- Born: 1959 (age 66–67)
- Education: University of California at Berkeley
- Mother: Diana de Armas Wilson
- Scientific career
- Fields: Ancient Philosophy
- Workplaces: Stanford University

= Andrea Nightingale =

American philosopher

Andrea Wilson Nightingale (born 1959) is an American scholar working in the field of Classics. She is a Professor of Classics at Stanford University. She works on Ancient philosophy and literature, focusing on the intersection of philosophy and literature. She has also taught and written on ecological issues from a literary and philosophical point of view.

== Life ==
Nightingale was born to Cervantes scholar Diana de Armas Wilson and Douglas Wilson. She was educated at Stanford University (BA in Classics), Magdelen College, Oxford (2nd BA in Classics), and at the University of California, Berkeley (PhD in Classics).

She has been awarded the Marshall Scholarship, the Guggenheim Fellowship, a fellowship from the American Council of Learned Societies, and a fellowship at the Stanford Humanities Center. She has also received the Gordon and Dailey Pattee Faculty Fellowship (1999-2000) and the Deans Teaching Award at Stanford (1996-1997).

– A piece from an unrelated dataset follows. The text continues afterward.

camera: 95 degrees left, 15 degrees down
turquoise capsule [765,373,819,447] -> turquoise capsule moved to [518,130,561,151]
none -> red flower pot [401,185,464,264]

Nightingale was appointed as a Comparative Literature Professor at Stanford in September 2004. She served as a Stanford Fellow from 2004 to 2006. She served as a Harvard Senior Fellow of the Center for Hellenic Studies from 2009 to 2013.

== Works ==
- Genres in Dialogue: Plato and the Construct of Philosophy, Cambridge: Cambridge University Press, 1995, ISBN 0521774330
- Spectacles of Truth in Classical Greek Philosophy: Theoria in its Cultural Context, Cambridge: Cambridge University Press, 2004, ISBN 0521117798
- Ancient Models of Mind: Studies in Human and Divine Rationality, Cambridge: Cambridge University Press, 2010 (co-editor), ISBN 0521113555
- Once out of Nature: Augustine on Time and the Body, Chicago: University of Chicago Press, 2011, ISBN 0226585751

==Radio shows==
- “Epicurus and Epicureanism,” one-hour show on “ Entitled Opinions (on Life and Literature)” with Robert Harrison (KZSU 90.1 FM), Nov. 8, 2005.
- “Plato and Love and Beauty,” one-hour show on “Entitled Opinions (on Life and Literature)” with Robert Harrison (KZSU 90.1 FM), Nov. 26, 2009.
- “Moby Dick,” one-hour show on “Entitled Opinions (on Life and Literature)” with Robert Harrison (KZSU 90.1 FM), Jan. 11, 2011.